This is good. You're accumulating about $1200 a year, assuming you manage this rate for at least a year :). That's nothing to sneeze at.

And, alot of Fools recommend saving "something" each month, for a number of reasons.

That doesn't leave me much for food and other expenses that may pop up, plus entertainment. I'm currently looking for ways to cut my expenses, and I know the biggest place is eating out lunches. This is tough, because usually a group from my company goes out every day, and it's often frowned upon if you bow out too many times. But this is a place I can save.

Peer pressure at the workplace can be rough, but, bite the bullet, bag your lunches, and start saving. It makes *such* a difference. You could try being honest and mentioning you have a big load of student debt. If you're working for a startup company, you're *presumably* working with other college-educated folks who are carrying student loans of their own. Present the situation lightly and jokingly enough, and there's a good chance no one would sneer at you for it.

Realistically, I cannot cut out my bi-monthly trips to Half Price Books or the occasional movie or video. These are it for entertainment.

Oh, but, you can :). Libraries are a wonderful thing. If you absolutely *must* buy books, do you also feel you must *keep* them? Between web options and local second-hand bookstores, there are many ways to turn the books you've already read into cash. Do you pay for cable access? If so -- why are you renting movies, also? If you would prefer to control exactly which movies you see in a month, but, you're paying for cable, then, cancel the extra packages.

Give yourself an "allowance" for luxuries/entertainment expenses, and be both realistic and stingy with it. If you want to eat out two or three times a week, then, don't be buying books and renting movies during the same timeframe.

Prioritize. What part(s) of your life, if you gave them up, would feel like "life isn't worth living". I don't mean in a suicidal way -- I mean, what entertainment do you have in your life as a basic necessity of your individual personality. Budget just enough money to cover that in a miserly way.

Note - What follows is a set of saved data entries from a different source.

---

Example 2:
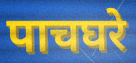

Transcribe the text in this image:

पाचघरे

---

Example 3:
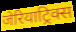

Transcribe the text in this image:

जेरियाट्रिक्स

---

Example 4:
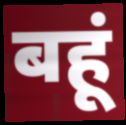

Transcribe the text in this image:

बहूं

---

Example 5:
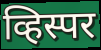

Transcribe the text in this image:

व्हिस्परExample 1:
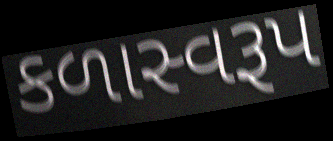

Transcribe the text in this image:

કળાસ્વરૂપ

As a single woman of 38, I would love to think that someday I could afford to go on a real vacation, or even buy a house. That is my dream. I don't need anything big or fancy, but I'd love just to have something of my own. I just don't see it ever happening because of my debt load.

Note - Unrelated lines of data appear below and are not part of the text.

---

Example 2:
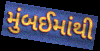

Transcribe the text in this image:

મુંબઈમાંથી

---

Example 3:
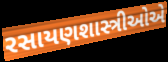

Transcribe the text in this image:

રસાયણશાસ્ત્રીઓએ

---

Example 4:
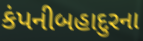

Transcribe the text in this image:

કંપનીબહાદુરના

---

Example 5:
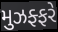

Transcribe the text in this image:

મુઝફ્ફરે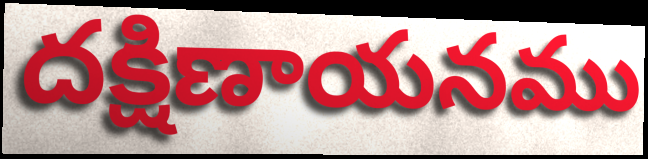
దక్షిణాయనము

Keep setting aside that $100/month. That's your "someday" money. Yes, if you lose your job, you'll have to tap into it, but, if all goes well, then, you won't. Keep paying down your credit debt and student loans. When you get extra money from the pet-sitting, mail it off in an extra payment to whatever debt you're chiselling away at first.

Lower your expectations. Everyone *wants* to be able to impulse buy, have a new house and car, set aside a generous "nest egg" and retirement fund, *and* remain 'debt-free'. As American society shows, that doesn't work. From your initial post, you didn't sound like you're in any sort of crisis situation, and the student loans are the most significant part of your debt. Pay off the credit cards, and then snowball those extra payments into the student loans. Look for ways to reduce your expenses. Send those savings on to the student loan people.

Run some amortization calculations, and make some plans for the future. Figure out how much it would cost to pay everything off at the rate you're presently going. Then, make goals to slowly speed that rate up, by finding ways to Live Below Your Means. As you make progress, hopfully you'll find the strength and motivation to trim corners more and more, until you're digging yourself out at a rate you're comfortable with. Most importantly, stay here :). Post your successes (and your failures). This little community is a great way to keep yourself motivated :).